At first it was all history: He explained how Hussein's regime worked, but he wouldn't talk about the present, afraid of angering the new American overseers of Iraq. He told me that Hussein's cronies would invite him to their offices, offer him multimillion-dollar contracts for constructing a new bridge, say, or importing a few million dollars' worth of medical supplies. The contract was his as long as he kicked back half the money to Hussein's people.
Over time, my sheik friend told me how he saw things working these days. He said it was hard to figure the Americans out. On the one hand, they seemed fiercely opposed to corruption. Contracting officers at the U.S. government agencies would never accept a bribe, kickback or gift. Not even a wristwatch, he said. But he insisted that wasn't the case when it came to the U.S. government's surrogates: the private contractors who do much of the actual rebuilding and the Iraqi officials put in charge of the ministries. They, he said, seemed eager to engage in corruption.
It's hard to verify my Iraqi friend's stories. He doesn't give the kind of details a reporter can track down. But the sorts of things he describes don't seem outlandish given some of the stories that have been documented. KBR, a subsidiary of Halliburton, for example, has admitted that two of its employees accepted $6 million in bribes. Halliburton is also under investigation for allegedly overcharging for fuel and food. Many other companies — including Custer Battles, a security company that runs Baghdad International Airport, and BearingPoint, a consulting firm reconfiguring Iraq's economy — are under investigation for alleged billing irregularities.And a Pentagon official is being investigated for allegedly attempting to alter a cellular phone contract in ways that would have benefited a consortium that included his friends and colleagues.
The inspector general at the Iraqi Ministry of Health, Dr. Adel Mohsen Abdullah, explained to me the difficulties he's had staunching corruption within the health system, how nurses demand bribes before treating patients and how hospital administrators sell much-needed medicine on the black market. At one mental hospital, the patients were forced to work, full time, under harsh conditions at a factory owned by an administrator.
While reporting in recent months for the Public Radio program Marketplace, I came face to face with corruption myself. While trying to arrange an interview about police bribery, a senior Iraqi police official said he'd take care of me — but only if I paid him a bribe.
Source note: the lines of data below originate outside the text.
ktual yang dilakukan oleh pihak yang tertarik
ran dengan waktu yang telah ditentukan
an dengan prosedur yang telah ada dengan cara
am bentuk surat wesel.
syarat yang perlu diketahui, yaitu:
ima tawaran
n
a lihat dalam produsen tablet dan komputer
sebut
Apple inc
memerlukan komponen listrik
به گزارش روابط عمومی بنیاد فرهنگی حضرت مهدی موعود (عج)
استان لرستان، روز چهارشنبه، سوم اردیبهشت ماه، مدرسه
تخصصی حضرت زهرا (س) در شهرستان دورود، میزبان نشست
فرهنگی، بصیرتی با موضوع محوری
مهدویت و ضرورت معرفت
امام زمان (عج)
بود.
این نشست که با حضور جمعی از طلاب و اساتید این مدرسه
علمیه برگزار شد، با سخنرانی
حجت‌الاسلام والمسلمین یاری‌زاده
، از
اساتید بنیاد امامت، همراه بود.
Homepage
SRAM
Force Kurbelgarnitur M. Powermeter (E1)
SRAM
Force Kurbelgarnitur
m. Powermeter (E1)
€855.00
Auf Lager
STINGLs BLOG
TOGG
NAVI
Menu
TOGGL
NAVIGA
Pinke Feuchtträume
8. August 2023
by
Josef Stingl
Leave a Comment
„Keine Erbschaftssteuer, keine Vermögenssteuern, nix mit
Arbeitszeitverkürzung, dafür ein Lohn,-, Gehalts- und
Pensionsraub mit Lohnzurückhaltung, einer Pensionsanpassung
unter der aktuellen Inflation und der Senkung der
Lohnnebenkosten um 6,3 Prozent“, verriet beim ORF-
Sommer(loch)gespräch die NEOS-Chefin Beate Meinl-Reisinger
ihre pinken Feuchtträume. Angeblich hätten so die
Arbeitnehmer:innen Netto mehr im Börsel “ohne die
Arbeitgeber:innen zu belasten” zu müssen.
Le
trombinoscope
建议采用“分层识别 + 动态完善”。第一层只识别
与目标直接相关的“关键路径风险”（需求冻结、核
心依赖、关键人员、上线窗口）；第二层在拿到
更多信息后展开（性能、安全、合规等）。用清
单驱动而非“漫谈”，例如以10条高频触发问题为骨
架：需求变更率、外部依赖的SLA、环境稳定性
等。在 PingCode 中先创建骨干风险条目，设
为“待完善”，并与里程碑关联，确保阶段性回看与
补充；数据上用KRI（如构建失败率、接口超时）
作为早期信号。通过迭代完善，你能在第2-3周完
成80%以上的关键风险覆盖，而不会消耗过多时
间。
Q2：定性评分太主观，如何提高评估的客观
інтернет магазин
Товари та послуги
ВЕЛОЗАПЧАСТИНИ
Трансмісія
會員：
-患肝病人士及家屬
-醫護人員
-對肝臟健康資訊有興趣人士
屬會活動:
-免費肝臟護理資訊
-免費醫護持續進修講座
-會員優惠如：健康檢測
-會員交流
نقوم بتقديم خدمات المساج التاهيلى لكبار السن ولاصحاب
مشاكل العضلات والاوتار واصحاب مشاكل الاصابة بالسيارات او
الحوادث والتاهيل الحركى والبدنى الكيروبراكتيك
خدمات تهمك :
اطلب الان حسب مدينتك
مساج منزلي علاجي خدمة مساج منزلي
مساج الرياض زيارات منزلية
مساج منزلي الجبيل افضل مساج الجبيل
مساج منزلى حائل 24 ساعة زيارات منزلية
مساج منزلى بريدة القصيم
Iraq is a difficult country to report in. The U.S.-led Coalition Provisional Authority is extremely stingy with information, while Iraqis are all too generous. Nearly every Iraqi has elaborate and sometimes fantastical stories about all sorts of horrific crimes and corruption. Rumor is presented as incontrovertible fact. Before Hussein was captured, for example, several Iraqis insisted to me that he was living in the White House. It is quite difficult to weed out the truth from simple anti-American rumor-mongering. But the stories about corruption were so consistent and detailed that it seems probable that many are true. U.S. administration officials would not confirm any specific instance but repeatedly confirmed that corruption was widespread throughout Iraq.
The big money in Iraq these days is in the massive reconstruction contracts. More than $20 billion in U.S. taxpayer funds is going to rebuild the country's infrastructure: electricity, water, roads, bridges, buildings. The money is being funneled through huge private U.S. companies — Bechtel, Halliburton and the like.